Berry. The berries are crimson-red, subglobular, aromatic, and taste pleasantly. They have a five-celled capsule.
HISTORY AND LEGEND
Barton in his "Vegetable Materia Medica" says it was so abundant in the pine barrens of New Jersey that bunches of it were brought to the Jersey market of Philadelphia in November and December and sold for one cent each, and that deer and partridges fed on this and the Mitchella repens in late autumn. The country people thought that the peculiarly delicate flavor of venison came from the berries of the Gaultheria procumbens—hence one of its names, deerberry. These berries were also eaten by the Indians of Michigan and Wisconsin.
The oil from the bark of sweet birch, Betula lenta, is nearly identical with the oil of wintergreen and is frequently sold as such.
Medicine. It is no longer in the United States Pharmacopoeia, nevertheless the volatile oil distilled from the leaves is much used to rub on joints for rheumatic pains, for lumbago, sciatica, and similar complaints. It is also administered internally in the treatment of rheumatic fevers. In America, oil of wintergreen was widely known because it was an ingredient in the quack medicine called the Panacea of Swain. It was introduced into England in 1762.
Perfume. The oil can be used in the preparation of synthetic cassia oil and in compounding new-mown hay perfumes, also in soaps.
Food. The berries infused in brandy or spirit make a beverage like bitters. Because the leaves were used for tea during the American Revolution, it is included in this book.
The Gaultheria procumbens grows in shady woods and likes a sandy or loose soil. When the plant is cultivated the soil should be mixed with leaf mold to a depth of four inches or so. The divisions of wild plants can be obtained and set out in the spring or fall six inches apart.

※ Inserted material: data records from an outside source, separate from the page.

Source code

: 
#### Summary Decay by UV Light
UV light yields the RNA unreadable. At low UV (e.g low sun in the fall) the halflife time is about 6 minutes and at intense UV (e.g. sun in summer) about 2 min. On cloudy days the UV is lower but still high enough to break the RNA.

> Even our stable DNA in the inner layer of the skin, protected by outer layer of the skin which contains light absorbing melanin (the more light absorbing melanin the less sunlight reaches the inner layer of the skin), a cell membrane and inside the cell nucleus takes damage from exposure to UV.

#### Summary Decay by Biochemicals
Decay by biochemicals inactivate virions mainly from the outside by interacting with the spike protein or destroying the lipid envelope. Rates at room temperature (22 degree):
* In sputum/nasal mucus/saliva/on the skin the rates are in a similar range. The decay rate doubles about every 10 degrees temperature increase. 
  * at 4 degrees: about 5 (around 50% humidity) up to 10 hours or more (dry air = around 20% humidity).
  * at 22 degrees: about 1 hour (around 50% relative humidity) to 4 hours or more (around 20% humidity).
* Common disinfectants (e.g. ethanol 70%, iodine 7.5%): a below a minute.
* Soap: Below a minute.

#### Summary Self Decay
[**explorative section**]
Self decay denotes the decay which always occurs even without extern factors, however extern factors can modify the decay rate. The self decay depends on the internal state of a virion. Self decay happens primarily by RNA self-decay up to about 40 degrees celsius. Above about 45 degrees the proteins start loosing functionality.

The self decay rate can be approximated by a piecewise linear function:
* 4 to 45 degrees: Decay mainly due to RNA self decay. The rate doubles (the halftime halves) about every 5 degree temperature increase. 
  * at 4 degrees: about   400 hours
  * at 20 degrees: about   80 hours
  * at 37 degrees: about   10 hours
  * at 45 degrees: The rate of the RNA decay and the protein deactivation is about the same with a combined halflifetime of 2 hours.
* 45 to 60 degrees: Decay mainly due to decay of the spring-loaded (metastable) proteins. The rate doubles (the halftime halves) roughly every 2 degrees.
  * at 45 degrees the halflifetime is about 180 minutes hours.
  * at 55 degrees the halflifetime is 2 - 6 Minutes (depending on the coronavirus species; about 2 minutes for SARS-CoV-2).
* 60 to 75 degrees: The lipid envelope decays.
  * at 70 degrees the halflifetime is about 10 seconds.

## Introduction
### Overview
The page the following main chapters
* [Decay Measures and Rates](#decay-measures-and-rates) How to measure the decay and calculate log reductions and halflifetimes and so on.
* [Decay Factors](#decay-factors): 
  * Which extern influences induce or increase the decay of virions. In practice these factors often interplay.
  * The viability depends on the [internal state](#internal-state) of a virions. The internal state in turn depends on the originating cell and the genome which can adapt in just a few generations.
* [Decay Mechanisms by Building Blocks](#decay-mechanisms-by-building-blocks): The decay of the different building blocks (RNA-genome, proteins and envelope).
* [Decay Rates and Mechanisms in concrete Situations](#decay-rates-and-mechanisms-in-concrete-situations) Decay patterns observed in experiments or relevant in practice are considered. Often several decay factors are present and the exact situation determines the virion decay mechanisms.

Harvest. The plants are usually gathered at the end of the growing season, and then are dried and packed for the market. For extracting the volatile oil the plants are first soaked in water for twenty-four hours, and then distilled in steam. Over 2,200 pounds of wintergreen oil were produced in the United States in 1909, and 6,000 in 1915. The production has gradually declined and the price advanced. In the past, collectors earned five cents a pound for the herb. It is difficult, however, to find quantities of it now, and not practical to grow it for profit.